Dr. Celeste Watkins-Hayes has hit a jackpot of academia.

Watkins-Hayes, a joint professor in Sociology and African American Studies recently received an award from the National Science Foundation and a grant from the Robert Wood Johnson Foundation to for a research project studying the daily lives of HIV-positive Chicago women. Together the awards total approximately $734,000, which will be paid out over the next five years.

With her research, Hayes said she aims to determine ways women with HIV can improve their health and socioeconomic status.

Specifically, her studies will focus on the methods these women use to balace money, medication, doctor visits and stress, and the impact these factors have on their ability to manage their health. Hayes and her team will interview more than 150 HIV-positive women, and will complete an in-depth ethnography following 35 women over 2 years.

The project will also include a survey of service providers and organizations across Chicago who serve low-income communities, as well as an analysis of the public policies that determine these organizations’ capabilities.

“(These organizations) are the missing link between people’s larger social environment and the disadvantages that they face on the one hand and their abilities to manage their health on the other,” Hayes said.

According to the Web site of the National Science Foundation, which presented Hayes with the Faculty Early Career Development award, recipients are “junior faculty who exemplify the role of teacher-scholars through outstanding research, excellent education and the integration of education and research within the context of the mission of their organizations.”
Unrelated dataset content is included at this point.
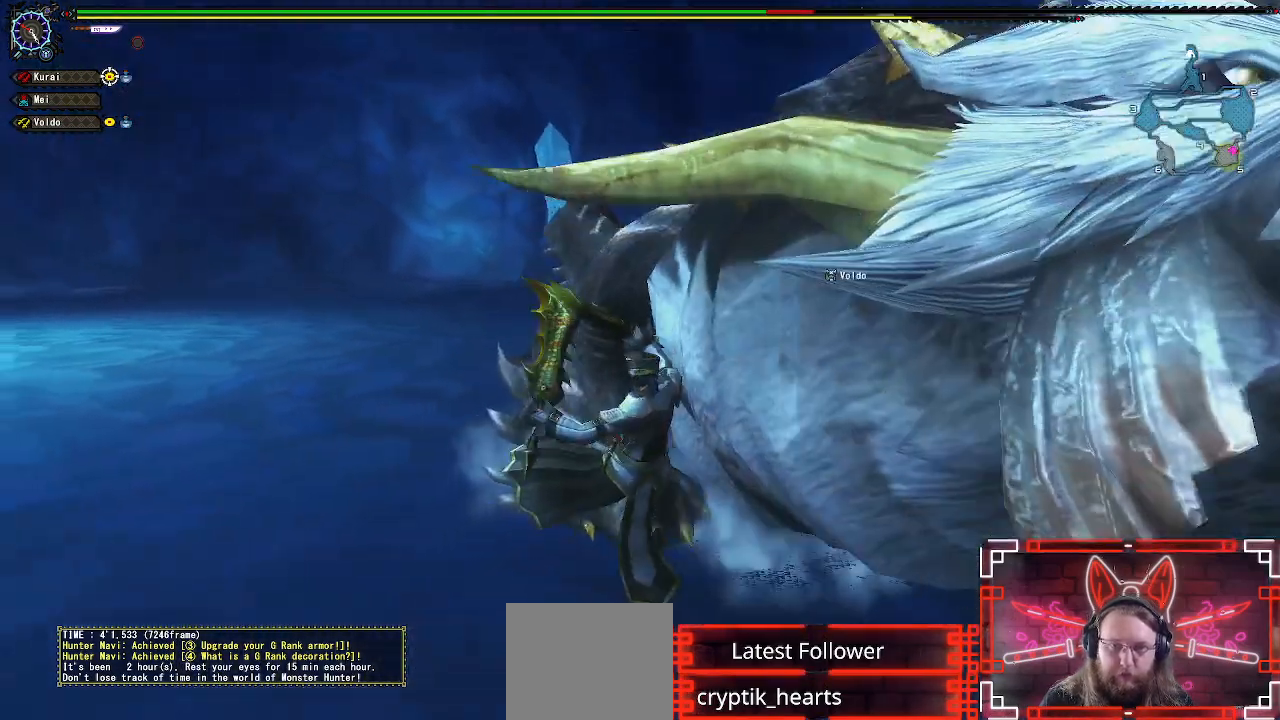
{"buttons": [], "left_stick": "up-left", "right_stick": "center", "events": [[33, "A", "up"], [100, "left_stick", "center"], [133, "A", "down"], [250, "A", "up"], [367, "A", "down"], [450, "A", "up"], [500, "left_stick", "up-left"]]}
The Johnson Foundation uses similar criteria, awarding grants to individuals whose projects “seek to improve the health and health care” of Americans, according to its Web site.

In addition to her research, Hayes is known as a dedicated professor who takes the time to connect with her undergraduate students.

“She is so passionate about sociology, and you can tell that she is really interested in the questions she is asking,” said Sarah Freeman, who took Hayes’ 100-student class on “Race, Class and Power” last Winter Quarter. “She makes students want to engage in the class and helps take the awkwardness out of discussing certain topics like race.”

While enrolled in the class, Freeman, a Weinberg sophomore, went to Hayes’ office hours to get to know her better.

“I sat down and she started asking me questions about myself and how I liked her class and what my plans were before we even got to the reason why I came to see her,” she said. “She talked to me as more of an adviser-type figure than the high professor that she is.”

So far, Hayes has hired and trained her team, and is preparing to begin the field work.

Many people who work with Hayes are excited for her, said Darlene Clark Hines, chairwoman of the Department of African American Studies.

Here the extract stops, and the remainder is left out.